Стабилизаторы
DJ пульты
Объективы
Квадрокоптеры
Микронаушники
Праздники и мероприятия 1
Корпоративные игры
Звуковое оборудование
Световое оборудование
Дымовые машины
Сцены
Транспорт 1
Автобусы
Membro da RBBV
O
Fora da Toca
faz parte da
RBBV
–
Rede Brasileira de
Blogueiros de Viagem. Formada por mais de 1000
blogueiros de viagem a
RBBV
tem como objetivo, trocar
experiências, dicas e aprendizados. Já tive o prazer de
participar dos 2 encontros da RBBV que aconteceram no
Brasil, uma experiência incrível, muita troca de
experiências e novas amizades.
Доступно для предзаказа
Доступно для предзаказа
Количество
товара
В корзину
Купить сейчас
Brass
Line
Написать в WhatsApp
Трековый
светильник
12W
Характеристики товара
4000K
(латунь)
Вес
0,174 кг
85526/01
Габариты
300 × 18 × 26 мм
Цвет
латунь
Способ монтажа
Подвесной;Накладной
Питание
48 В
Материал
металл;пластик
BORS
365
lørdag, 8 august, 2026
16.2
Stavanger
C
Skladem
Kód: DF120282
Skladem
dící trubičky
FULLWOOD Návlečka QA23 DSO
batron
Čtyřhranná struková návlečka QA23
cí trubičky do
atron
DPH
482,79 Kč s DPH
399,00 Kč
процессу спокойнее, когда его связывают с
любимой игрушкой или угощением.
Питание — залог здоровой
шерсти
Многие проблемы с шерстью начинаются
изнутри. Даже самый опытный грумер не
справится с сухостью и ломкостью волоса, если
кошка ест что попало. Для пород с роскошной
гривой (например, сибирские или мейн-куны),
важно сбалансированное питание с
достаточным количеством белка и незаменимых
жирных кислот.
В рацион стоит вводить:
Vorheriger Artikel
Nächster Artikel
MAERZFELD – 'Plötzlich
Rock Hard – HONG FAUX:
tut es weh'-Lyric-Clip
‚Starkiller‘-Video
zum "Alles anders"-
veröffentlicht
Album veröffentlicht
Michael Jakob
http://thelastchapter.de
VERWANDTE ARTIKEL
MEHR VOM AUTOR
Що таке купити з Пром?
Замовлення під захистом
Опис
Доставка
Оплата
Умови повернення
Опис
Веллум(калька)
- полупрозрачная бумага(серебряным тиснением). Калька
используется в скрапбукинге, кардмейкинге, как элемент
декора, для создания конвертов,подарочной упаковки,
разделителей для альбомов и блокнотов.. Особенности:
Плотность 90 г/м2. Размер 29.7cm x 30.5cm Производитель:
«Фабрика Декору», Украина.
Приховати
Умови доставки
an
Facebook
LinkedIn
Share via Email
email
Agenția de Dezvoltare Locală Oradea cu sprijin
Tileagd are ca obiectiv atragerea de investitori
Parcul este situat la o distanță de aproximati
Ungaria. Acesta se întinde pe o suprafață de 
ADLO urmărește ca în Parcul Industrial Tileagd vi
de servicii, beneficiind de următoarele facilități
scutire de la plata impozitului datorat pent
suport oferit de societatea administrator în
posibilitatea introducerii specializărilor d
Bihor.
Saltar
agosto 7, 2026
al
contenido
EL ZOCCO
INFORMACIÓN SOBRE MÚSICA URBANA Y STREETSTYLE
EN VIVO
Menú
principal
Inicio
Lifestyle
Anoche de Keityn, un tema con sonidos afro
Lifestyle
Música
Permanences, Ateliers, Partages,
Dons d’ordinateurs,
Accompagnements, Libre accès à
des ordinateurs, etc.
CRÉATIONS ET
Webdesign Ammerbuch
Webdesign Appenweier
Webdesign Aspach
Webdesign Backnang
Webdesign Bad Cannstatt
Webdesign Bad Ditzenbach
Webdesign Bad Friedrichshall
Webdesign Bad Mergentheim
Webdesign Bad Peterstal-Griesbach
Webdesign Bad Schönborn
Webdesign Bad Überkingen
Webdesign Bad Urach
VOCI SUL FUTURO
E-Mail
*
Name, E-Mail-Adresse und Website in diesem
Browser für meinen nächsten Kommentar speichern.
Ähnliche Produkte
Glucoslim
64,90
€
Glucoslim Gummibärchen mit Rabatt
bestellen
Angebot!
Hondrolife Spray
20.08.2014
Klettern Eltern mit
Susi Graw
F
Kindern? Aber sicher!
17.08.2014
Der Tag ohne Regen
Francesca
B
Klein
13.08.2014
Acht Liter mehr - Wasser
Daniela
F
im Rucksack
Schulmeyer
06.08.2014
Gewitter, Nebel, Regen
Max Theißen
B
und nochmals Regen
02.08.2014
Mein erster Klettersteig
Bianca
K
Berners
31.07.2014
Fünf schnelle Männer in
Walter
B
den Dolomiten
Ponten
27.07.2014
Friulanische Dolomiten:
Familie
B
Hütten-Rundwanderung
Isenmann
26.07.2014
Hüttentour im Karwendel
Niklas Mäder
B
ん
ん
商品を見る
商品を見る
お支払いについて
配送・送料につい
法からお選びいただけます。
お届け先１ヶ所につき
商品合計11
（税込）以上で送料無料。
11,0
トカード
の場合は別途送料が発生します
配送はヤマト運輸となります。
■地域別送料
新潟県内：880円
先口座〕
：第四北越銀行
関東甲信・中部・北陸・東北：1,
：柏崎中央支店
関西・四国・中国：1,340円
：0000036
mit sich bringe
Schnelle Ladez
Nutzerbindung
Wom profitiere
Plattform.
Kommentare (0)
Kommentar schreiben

## What you are asked to do
Could you print every record above exactly as it appears?

## Answer to the exercise
Стабилизаторы
DJ пульты
Объективы
Квадрокоптеры
Микронаушники
Праздники и мероприятия 1
Корпоративные игры
Звуковое оборудование
Световое оборудование
Дымовые машины
Сцены
Транспорт 1
Автобусы
Membro da RBBV
O
Fora da Toca
faz parte da
RBBV
–
Rede Brasileira de
Blogueiros de Viagem. Formada por mais de 1000
blogueiros de viagem a
RBBV
tem como objetivo, trocar
experiências, dicas e aprendizados. Já tive o prazer de
participar dos 2 encontros da RBBV que aconteceram no
Brasil, uma experiência incrível, muita troca de
experiências e novas amizades.
Доступно для предзаказа
Доступно для предзаказа
Количество
товара
В корзину
Купить сейчас
Brass
Line
Написать в WhatsApp
Трековый
светильник
12W
Характеристики товара
4000K
(латунь)
Вес
0,174 кг
85526/01
Габариты
300 × 18 × 26 мм
Цвет
латунь
Способ монтажа
Подвесной;Накладной
Питание
48 В
Материал
металл;пластик
BORS
365
lørdag, 8 august, 2026
16.2
Stavanger
C
Skladem
Kód: DF120282
Skladem
dící trubičky
FULLWOOD Návlečka QA23 DSO
batron
Čtyřhranná struková návlečka QA23
cí trubičky do
atron
DPH
482,79 Kč s DPH
399,00 Kč
процессу спокойнее, когда его связывают с
любимой игрушкой или угощением.
Питание — залог здоровой
шерсти
Многие проблемы с шерстью начинаются
изнутри. Даже самый опытный грумер не
справится с сухостью и ломкостью волоса, если
кошка ест что попало. Для пород с роскошной
гривой (например, сибирские или мейн-куны),
важно сбалансированное питание с
достаточным количеством белка и незаменимых
жирных кислот.
В рацион стоит вводить:
Vorheriger Artikel
Nächster Artikel
MAERZFELD – 'Plötzlich
Rock Hard – HONG FAUX:
tut es weh'-Lyric-Clip
‚Starkiller‘-Video
zum "Alles anders"-
veröffentlicht
Album veröffentlicht
Michael Jakob
http://thelastchapter.de
VERWANDTE ARTIKEL
MEHR VOM AUTOR
Що таке купити з Пром?
Замовлення під захистом
Опис
Доставка
Оплата
Умови повернення
Опис
Веллум(калька)
- полупрозрачная бумага(серебряным тиснением). Калька
используется в скрапбукинге, кардмейкинге, как элемент
декора, для создания конвертов,подарочной упаковки,
разделителей для альбомов и блокнотов.. Особенности:
Плотность 90 г/м2. Размер 29.7cm x 30.5cm Производитель:
«Фабрика Декору», Украина.
Приховати
Умови доставки
an
Facebook
LinkedIn
Share via Email
email
Agenția de Dezvoltare Locală Oradea cu sprijin
Tileagd are ca obiectiv atragerea de investitori
Parcul este situat la o distanță de aproximati
Ungaria. Acesta se întinde pe o suprafață de 
ADLO urmărește ca în Parcul Industrial Tileagd vi
de servicii, beneficiind de următoarele facilități
scutire de la plata impozitului datorat pent
suport oferit de societatea administrator în
posibilitatea introducerii specializărilor d
Bihor.
Saltar
agosto 7, 2026
al
contenido
EL ZOCCO
INFORMACIÓN SOBRE MÚSICA URBANA Y STREETSTYLE
EN VIVO
Menú
principal
Inicio
Lifestyle
Anoche de Keityn, un tema con sonidos afro
Lifestyle
Música
Permanences, Ateliers, Partages,
Dons d’ordinateurs,
Accompagnements, Libre accès à
des ordinateurs, etc.
CRÉATIONS ET
Webdesign Ammerbuch
Webdesign Appenweier
Webdesign Aspach
Webdesign Backnang
Webdesign Bad Cannstatt
Webdesign Bad Ditzenbach
Webdesign Bad Friedrichshall
Webdesign Bad Mergentheim
Webdesign Bad Peterstal-Griesbach
Webdesign Bad Schönborn
Webdesign Bad Überkingen
Webdesign Bad Urach
VOCI SUL FUTURO
E-Mail
*
Name, E-Mail-Adresse und Website in diesem
Browser für meinen nächsten Kommentar speichern.
Ähnliche Produkte
Glucoslim
64,90
€
Glucoslim Gummibärchen mit Rabatt
bestellen
Angebot!
Hondrolife Spray
20.08.2014
Klettern Eltern mit
Susi Graw
F
Kindern? Aber sicher!
17.08.2014
Der Tag ohne Regen
Francesca
B
Klein
13.08.2014
Acht Liter mehr - Wasser
Daniela
F
im Rucksack
Schulmeyer
06.08.2014
Gewitter, Nebel, Regen
Max Theißen
B
und nochmals Regen
02.08.2014
Mein erster Klettersteig
Bianca
K
Berners
31.07.2014
Fünf schnelle Männer in
Walter
B
den Dolomiten
Ponten
27.07.2014
Friulanische Dolomiten:
Familie
B
Hütten-Rundwanderung
Isenmann
26.07.2014
Hüttentour im Karwendel
Niklas Mäder
B
ん
ん
商品を見る
商品を見る
お支払いについて
配送・送料につい
法からお選びいただけます。
お届け先１ヶ所につき
商品合計11
（税込）以上で送料無料。
11,0
トカード
の場合は別途送料が発生します
配送はヤマト運輸となります。
■地域別送料
新潟県内：880円
先口座〕
：第四北越銀行
関東甲信・中部・北陸・東北：1,
：柏崎中央支店
関西・四国・中国：1,340円
：0000036
mit sich bringe
Schnelle Ladez
Nutzerbindung
Wom profitiere
Plattform.
Kommentare (0)
Kommentar schreiben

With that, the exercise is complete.